### Extract provided

A 2006 Greenpeace report, entitled Eating up The Amazon, states that in 2004/5 Brazil produced over 50 million tonnes of soya across an area the size of Great Britain, around 80% of which was turned into animal feed.

The same report also cites Brazil’s government as saying that 75% of the country’s emissions come from deforestation to make way for agricultural expansion, enough for the country to rank higher than the UK in global climate change tables.

When promoting the Fix the Food Chain campaign last year, Claire Oxborrow, a senior FoE campaigner, said: “What the campaign is about is putting pressure on politicians to change the system and change the deal behind all our meals.”

Fearnley-Whittingstall agreed and encouraged consumers to make purchasing choices based on locally reared livestock, nurtured in high welfare conditions on low environmental impact farms.

The Election 2010 campaign is aimed specifically at driving climate change up the general election agenda and encouraging the main parties to debate its finer policy points.

Arguably its greatest success to date came earlier this week when the Sustainability of Livestock Farming and Food Production (Strategy) Bill was introduced into Parliament by Peter Ainsworth MP.

Though the bill has no chance of becoming law, it indicates a growing political will to listen to the electorates’ views on climate change.

### Records shown

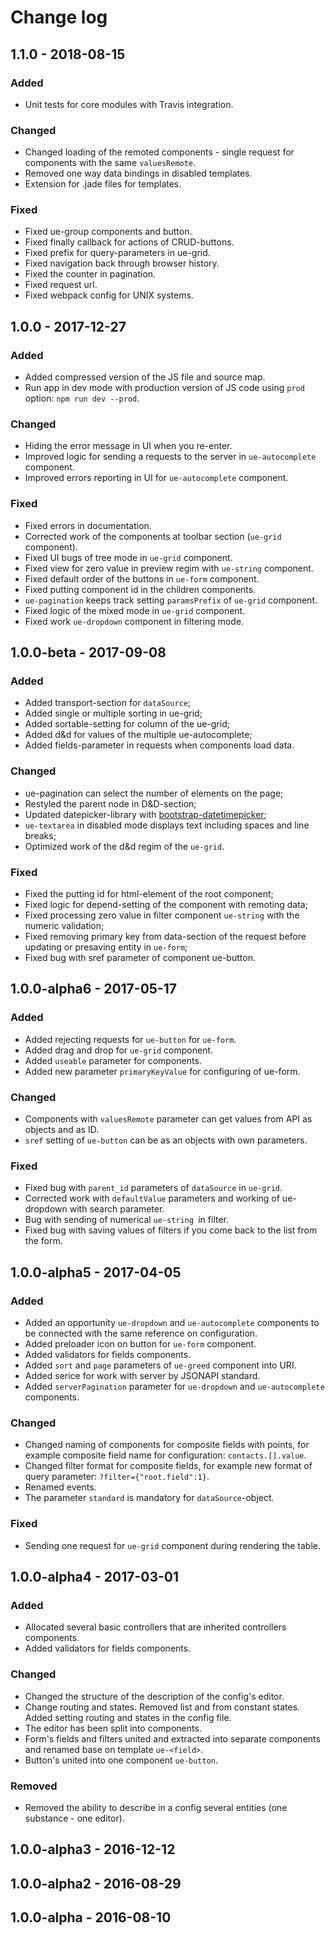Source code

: # Change log

## 1.1.0 - 2018-08-15
### Added
* Unit tests for core modules with Travis integration.
### Changed
* Changed loading of the remoted components - single request for components with the same `valuesRemote`.
* Removed one way data bindings in disabled templates.
* Extension for .jade files for templates.
### Fixed
* Fixed ue-group components and button.
* Fixed finally callback for actions of CRUD-buttons.
* Fixed prefix for query-parameters in ue-grid.
* Fixed navigation back through browser history.
* Fixed the counter in pagination.
* Fixed request url.
* Fixed webpack config for UNIX systems.

## 1.0.0 - 2017-12-27
### Added
* Added compressed version of the JS file and source map.
* Run app in dev mode with production version of JS code using `prod` option: `npm run dev --prod`.

### Changed
* Hiding the error message in UI when you re-enter.
* Improved logic for sending a requests to the server in `ue-autocomplete` component.
* Improved errors reporting in UI for `ue-autocomplete` component.

### Fixed
* Fixed errors in documentation.
* Corrected work of the components at toolbar section (`ue-grid` component).
* Fixed UI bugs of tree mode in `ue-grid` component.
* Fixed view for zero value in preview regim with `ue-string` component.
* Fixed default order of the buttons in `ue-form` component.
* Fixed putting component id in the children components.
* `ue-pagination` keeps track setting `paramsPrefix` of `ue-grid` component.
* Fixed logic of the mixed mode in `ue-grid` component.
* Fixed work `ue-dropdown` component in filtering mode.

## 1.0.0-beta - 2017-09-08 
### Added
* Added transport-section for `dataSource`;
* Added single or multiple sorting in ue-grid;
* Added sortable-setting for column of the ue-grid;
* Added d&d for values of the multiple ue-autocomplete;
* Added fields-parameter in requests when components load data.

### Changed
* ue-pagination can select the number of elements on the page;
* Restyled the parent node in D&D-section;
* Updated datepicker-library with [bootstrap-datetimepicker](https://eonasdan.github.io/bootstrap-datetimepicker/);
* `ue-textarea` in disabled mode displays text including spaces and line breaks;
* Optimized work of the d&d regim of the `ue-grid`.

### Fixed
* Fixed the putting id for html-element of the root component;
* Fixed logic for depend-setting of the component with remoting data;
* Fixed processing zero value in filter component `ue-string` with the numeric validation;
* Fixed removing primary key from data-section of the request before updating or presaving entity in `ue-form`;
* Fixed bug with sref parameter of component ue-button.

## 1.0.0-alpha6 - 2017-05-17 
### Added
* Added rejecting requests for `ue-button` for `ue-form`.
* Added drag and drop for `ue-grid` component.
* Added `useable` parameter for components.
* Added new parameter `primaryKeyValue` for configuring of ue-form.

### Changed
* Components with `valuesRemote` parameter can get values from API as objects and as ID.
* `sref` setting of `ue-button` can be as an objects with own parameters.

### Fixed
* Fixed bug with `parent_id` parameters of `dataSource` in `ue-grid`.
* Corrected work with `defaultValue` parameters and working of ue-dropdown with search parameter.
* Bug with sending of numerical `ue-string `in filter.
* Fixed bug with saving values of filters if you come back to the list from the form.

## 1.0.0-alpha5 - 2017-04-05
### Added
* Added an opportunity `ue-dropdown` and `ue-autocomplete` components to be connected with the same reference on configuration.
* Added preloader icon on button for `ue-form` component.
* Added validators for fields components.
* Added `sort` and `page` parameters of `ue-greed` component into URI.
* Added serice for work with server by JSONAPI standard.
* Added `serverPagination` parameter for `ue-dropdown` and `ue-autocomplete` components.

### Changed
* Changed naming of components for composite fields with points, for example composite field name for configuration: `contacts.[].value`.
* Changed filter format for composite fields, for example new format of query parameter: `?filter={"root.field":1}`.
* Renamed events.
* The parameter `standard` is mandatory for `dataSource`-object.

### Fixed
* Sending one request for `ue-grid` component during rendering the table.

## 1.0.0-alpha4 - 2017-03-01
### Added
* Allocated several basic controllers that are inherited controllers components.
* Added validators for fields components.

### Changed
* Changed the structure of the description of the config's editor.
* Change routing and states. Removed list and from constant states. Added setting routing and states in the config file.
* The editor has been split into components.
* Form's fields and filters united and extracted into separate components and renamed base on template `ue-<field>`.
* Button's united into one component `ue-button`.

### Removed
* Removed the ability to describe in a config several entities (one substance - one editor).

## 1.0.0-alpha3 - 2016-12-12

## 1.0.0-alpha2 - 2016-08-29

## 1.0.0-alpha - 2016-08-10
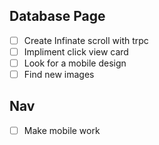 ## Database Page
  * [ ] Create Infinate scroll with trpc
  * [ ] Impliment click view card
  * [ ] Look for a mobile design
  * [ ] Find new images

## Nav
  * [ ] Make mobile work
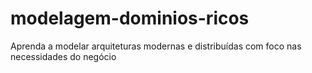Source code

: # modelagem-dominios-ricos
Aprenda a modelar arquiteturas modernas e distribuídas com foco nas necessidades do negócio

### Required work
1. Decide whether each statement below agrees with the article on livestock farming and climate change. Answer yes or no for (a), (b) and (c), and quote the words of the article that settle each one. (a) The Greenpeace report says around 80% of Brazil's soya was turned into animal feed. (b) The bill was introduced into Parliament by Claire Oxborrow. (c) The article says the bill is likely to become law.
2. Put the lines of the listing into a numbered list, from the line with "## 1.0.0-alpha3 - 2016-12-12" to the last line of the listing, leaving out blank lines and the pictures.

### Per-task outputs
1.
(a) Yes: "around 80% of which was turned into animal feed"
(b) No: "introduced into Parliament by Peter Ainsworth MP"
(c) No: "Though the bill has no chance of becoming law"

2.
1. ## 1.0.0-alpha3 - 2016-12-12
2. ## 1.0.0-alpha2 - 2016-08-29
3. ## 1.0.0-alpha - 2016-08-10
4.  ## Database Page
5.   * [ ] Create Infinate scroll with trpc
6.   * [ ] Impliment click view card
7.   * [ ] Look for a mobile design
8.   * [ ] Find new images
9. ## Nav
10.   * [ ] Make mobile work
11. Source code
12. : # modelagem-dominios-ricos
13. Aprenda a modelar arquiteturas modernas e distribuídas com foco nas necessidades do negócio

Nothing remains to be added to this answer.